DATASET CONTENT>

........

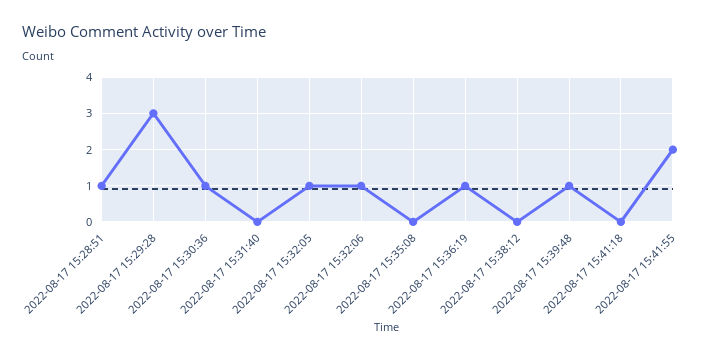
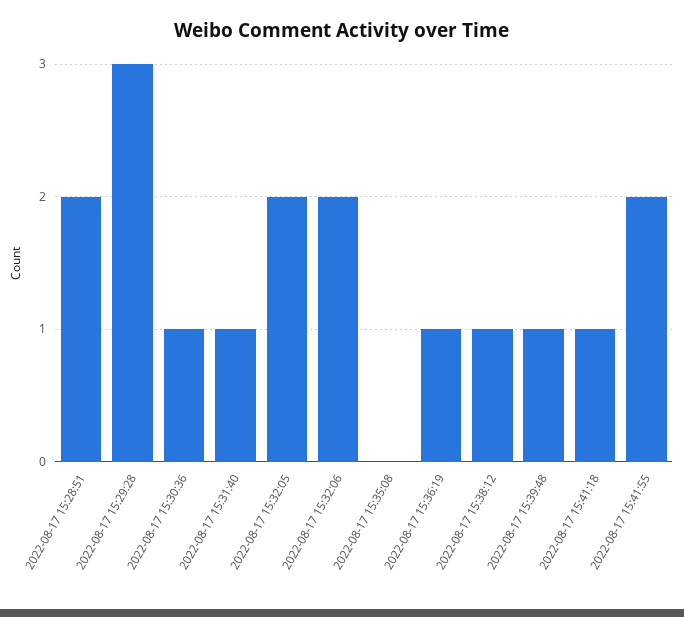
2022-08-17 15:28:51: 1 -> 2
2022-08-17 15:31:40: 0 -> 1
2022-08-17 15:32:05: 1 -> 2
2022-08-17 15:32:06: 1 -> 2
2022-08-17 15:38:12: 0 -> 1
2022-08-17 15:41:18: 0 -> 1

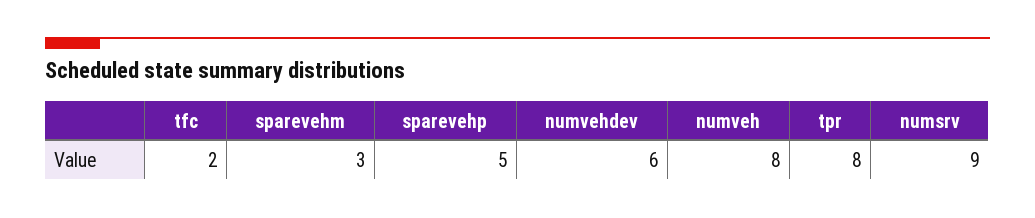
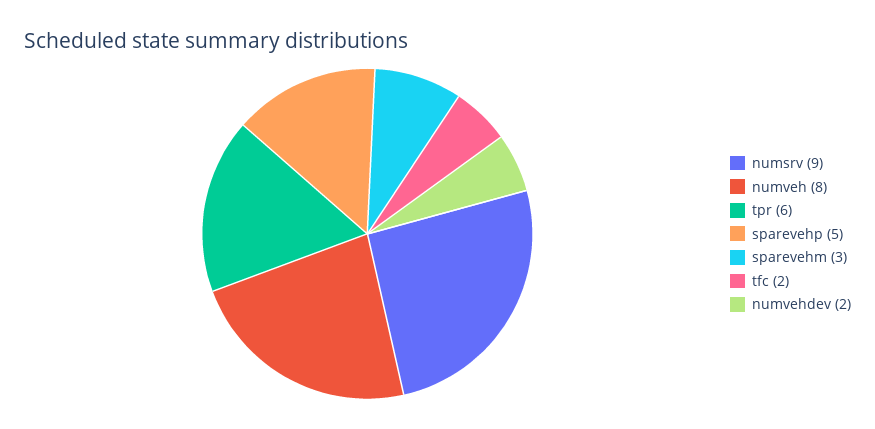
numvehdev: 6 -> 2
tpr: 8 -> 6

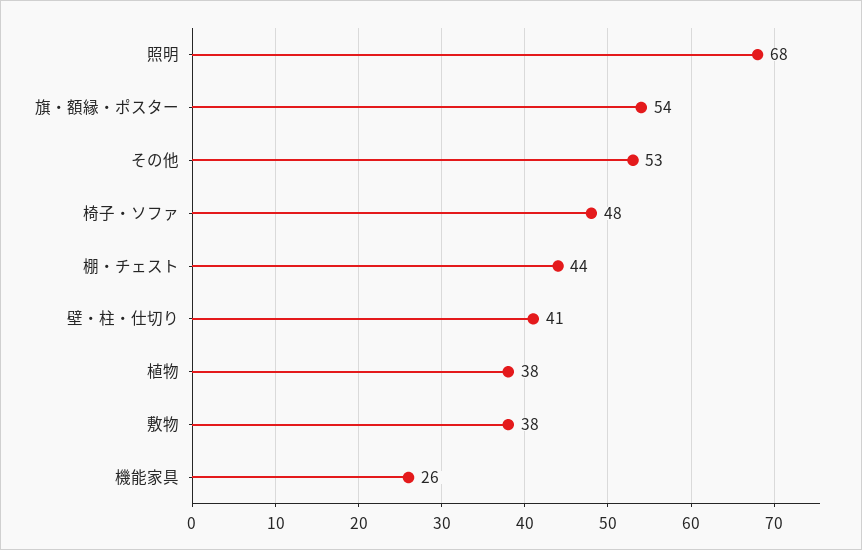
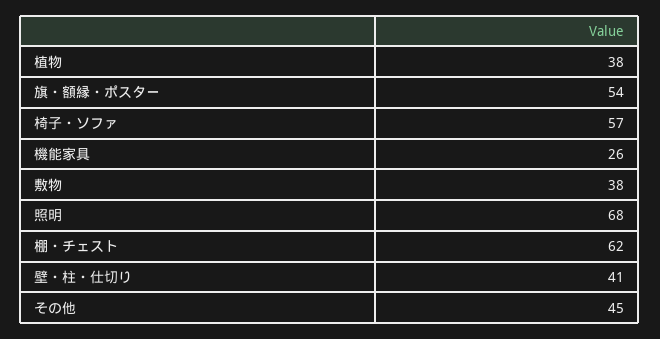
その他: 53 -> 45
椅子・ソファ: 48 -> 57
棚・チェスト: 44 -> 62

........

EXERCISE DESCRIPTION> The whole listing should be retyped word for word; none of its pictures belong in the copy.

SOLUTION TO THIS EXERCISE>
2022-08-17 15:28:51: 1 -> 2
2022-08-17 15:31:40: 0 -> 1
2022-08-17 15:32:05: 1 -> 2
2022-08-17 15:32:06: 1 -> 2
2022-08-17 15:38:12: 0 -> 1
2022-08-17 15:41:18: 0 -> 1

numvehdev: 6 -> 2
tpr: 8 -> 6

その他: 53 -> 45
椅子・ソファ: 48 -> 57
棚・チェスト: 44 -> 62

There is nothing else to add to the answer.